1. Implement specific rules for Member States’ police databases prior to their connection to the Prüm II system, to ensure a high level of protection of fundamental rights;
2. Remove the sharing of Europol-held third-country biometric data and remove Europol’s own-initiative biometric searches, which lack a legal basis;
3. Add additional safeguards to the sharing of reference data, as well as more broadly throughout the Prüm system in order to align to the Law Enforcement Directive;
4. Request a thorough necessity and proportionality assessment of the proposal for Prüm II, including requiring evidence and statistics to clarify whether the current framework is effective.

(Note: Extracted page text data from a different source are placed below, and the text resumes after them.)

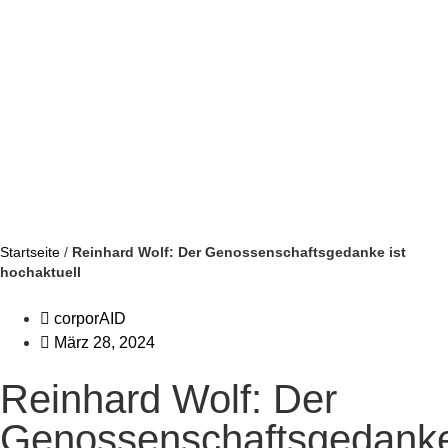
Startseite
/
Reinhard Wolf: Der Genossenschaftsgedanke ist
hochaktuell
corporAID
März 28, 2024
Reinhard Wolf: Der
Genossenschaftsgedank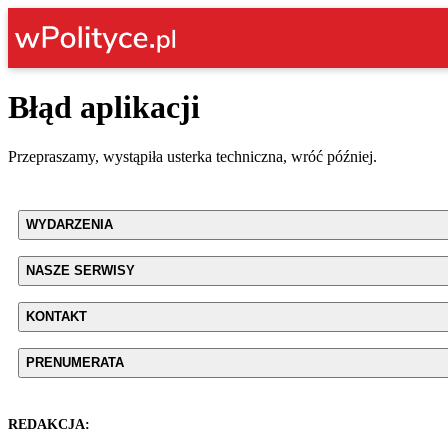
Błąd aplikacji
Przepraszamy, wystąpiła usterka techniczna, wróć później.
WYDARZENIA
NASZE SERWISY
KONTAKT
PRENUMERATA
REDAKCJA: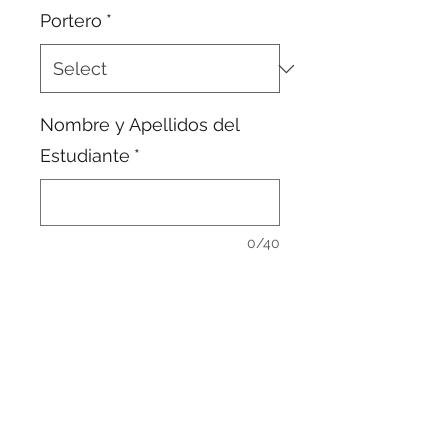
Portero
*
Nombre y Apellidos del
Estudiante
*
0/40
Quantity
*
Add to Cart
Uniforme Sublimado en tela DriFit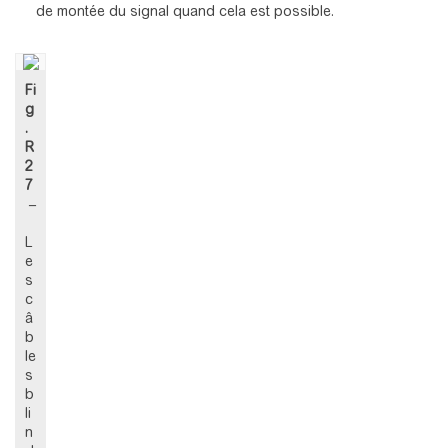
de montée du signal quand cela est possible.
Fi
g
.
R
2
7
–
L
e
s
c
â
b
le
s
b
li
n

If not, the co-legislators should delete all elements of the proposal that are not demonstrably necessary and proportionate;
5. Delete the large-scale automated exchange of unidentified DNA data;
6. Ensure all searches can only be undertaken on the basis of genuinely individual cases, and only in the event of serious crimes, with additional safeguards;
7. Grant member states a meaningful right of refusal before the exchange of personal data;
8. Fully reject the inclusion of facial image exchange in Prüm II due to the serious risks of fundamental rights violations;
9. Limit the definition of police records to ensure that biased assumptions, hear-say and other illegitimate records will not be shared via Prüm II;
10. Resist the attempt to add national driving license systems, which would treat whole populations as if they are suspected of serious crimes

Read the position paper here

Opposition needed

The goal is to have the expanded network up and running by 2027. The Council has already reached its negotiating position, and MEPs will start debating the proposal soon.

The UK may also be invited to participate, under the terms of the Trade and Cooperation Agreement (TCA) signed between the EU and UK at the end of 2020.

The proposal “has been mentioned in meetings between the Commission and UK authorities relating to law enforcement and judicial cooperation,” a Commission press officer told Statewatch in February, but so far “neither the content of the… proposal, nor the possible application of Article 541 of the EU UK Trade and Cooperation Agreement [allowing the UK to opt-in to an expanded Prüm network] have been discussed.”